Дима смотрел на мать, не отводя взгляда, и в нем поднималась жгучая волна омерзения, сдерживаемая лишь тем, что его сросшиеся кости по-прежнему ныли. Эта женщина, не имевшая в себе ни духовного стержня, ни физических сил, смущалась, как девочка, когда пьяный муж рассыпался в похвалах ее трудолюбию, хотя от этих похвал и несло гнилью за километр, ведь по сути это была не ласка, а ругань. Дима никогда не винил в происходящем отца, – мать говорила, что он болен, и Дима со временем этому поверил – но он ненавидел свою мать. Озабоченная тем, чтобы найти оправдания для мужа, она по своей недалекости не занялась тем, чтобы найти оправдания для себя. Как пиявка, она питалась кровью сына, жалуясь на Диму мужу и зная, что его изобьют. Возможно, она боялась, что если муж не будет бить Диму, то он начнет бить ее. Она была жалкой. По жизни она извивалась, как та же скользкая пиявка, жадно хватающая ртом пустой воздух.

«Наступит день, когда ты будешь есть только ил», – со злостью думал Дима.

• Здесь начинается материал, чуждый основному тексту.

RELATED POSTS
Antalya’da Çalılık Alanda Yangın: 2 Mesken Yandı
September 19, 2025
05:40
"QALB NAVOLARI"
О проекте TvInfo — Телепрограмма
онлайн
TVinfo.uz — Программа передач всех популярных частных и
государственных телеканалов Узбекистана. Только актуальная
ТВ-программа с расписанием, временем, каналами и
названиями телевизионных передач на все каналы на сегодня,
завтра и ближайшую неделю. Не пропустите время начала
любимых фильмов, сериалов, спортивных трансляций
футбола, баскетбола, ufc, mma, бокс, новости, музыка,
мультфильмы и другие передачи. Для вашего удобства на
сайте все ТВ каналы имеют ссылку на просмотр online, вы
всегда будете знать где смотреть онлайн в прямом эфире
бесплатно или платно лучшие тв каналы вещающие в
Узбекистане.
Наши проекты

– Иди, подумай над своим поведением, – скомандовал отец. – Из дома не выйдешь два дня… Нет, десять!

Дима знал, что это запрет несерьезный. В своем неистовом алкоголизме отец забывал свои угрозы и наказания, но почему-то именно в этот раз в Диме поднялась такая волна негодования и страха, что на мгновение показалось, что он вот-вот задохнется. Перед его глазами вдруг всплыла семейная фотография в квартире Тереховых, стоявшая прислоненной к стенке на компьютерном столе. Пара приятных, опрятных людей, мужчина держит на руках маленького щекастого ребенка, женщина положила острый подбородок на голову старшего сына. Улыбки казались Диме наигранными, но спокойствие, излучаемое их лицами, не было поддельным. Воображение Димы сыграло с ним злую шутку, подставив вместо двух мальчиков его самого, словно показывая, какую семью он мог бы иметь. Ему почудилось, что на его плечи ложатся теплые уверенные прикосновения этих людей, обещающие ему защиту и будущее, полное света и радости. Сердце его сжалось от тоски по этим никогда не существовавшим родителям. Даже спустя годы что-то в Диме отказывалось примириться с такой жизнью, отвергая людей, носивших его имя в паспорте на 17-ой странице.

«Бежать, – подумал он, уйдя к себе в комнату. – Я должен отсюда бежать!» Это была не первая подобная мысль и, к сожалению, не последняя. Всякий раз, когда Дима поддавался отчаянию, придавленный низостью и мерзостью жизни, которую вел, он сгоряча обещал себе убежать, но бежать ему было некуда. У него не было родственников, о существовании которых он знал, как и не было никого, кто согласился бы принять ответственность за несовершеннолетнего мальчишку. Ему не оставалось ничего другого, кроме как выть всем своим существом, лежа ночами на матрасе, не смыкая глаз. Порой Дима ощущал, как этот вой, безмолвный, дерущий душу, разносится по всей квартире, выходит за ее пределы и, точно спутник, передает сигнал всему миру: «Заберите меня. Я здесь». Он хотел бы расплакаться от горя и зависти, чтобы плотный клубок все нарастающей злобы распался на волокна, но он не мог, ведь злоба это вовсе не печаль, не обида и не страдание – она не вызывает слез, способных облегчить душу. И он злился. Злился на себя, на других, на тех, кто счастлив, на тех, кто несчастлив (потому что в большинстве своем их несчастье было всего лишь недостатком материальной выгоды), на тех, кто весел, и на тех, кто грустен, на тех, кто говорит, что все пройдет, и на тех, кто говорит, что ничего не изменится. Но когда ночь отступала и Дима убегал из тесной, провонявшей перегаром квартиры на волю, ему снова становилось легче и казалось, что любое несчастье он сможет пережить, переждать, перетерпеть.

И он терпел. Дима уже не испытывал стыда от того, что ходит в рванье или потому, что его семья – тонко размазанный по первым ступеням общественной лестницы слой дерьма. Он и прежде был не слишком впечатлительным, поэтому поведение его родителей не поражало его ни в четырнадцать, ни в пятнадцать, ни даже в двадцать лет, когда он впервые сумел заставить себя обернуться назад и издалека посмотреть на то, что происходило тогда. Дима не давал ни себе, ни кому-либо еще возможности пожалеть себя, но из-за этого ему никогда не было жалко и других. Его сердце не сжималось при виде мертвой кошки, ему было все равно, если у других случалась какая-то беда. Он постепенно вымирал.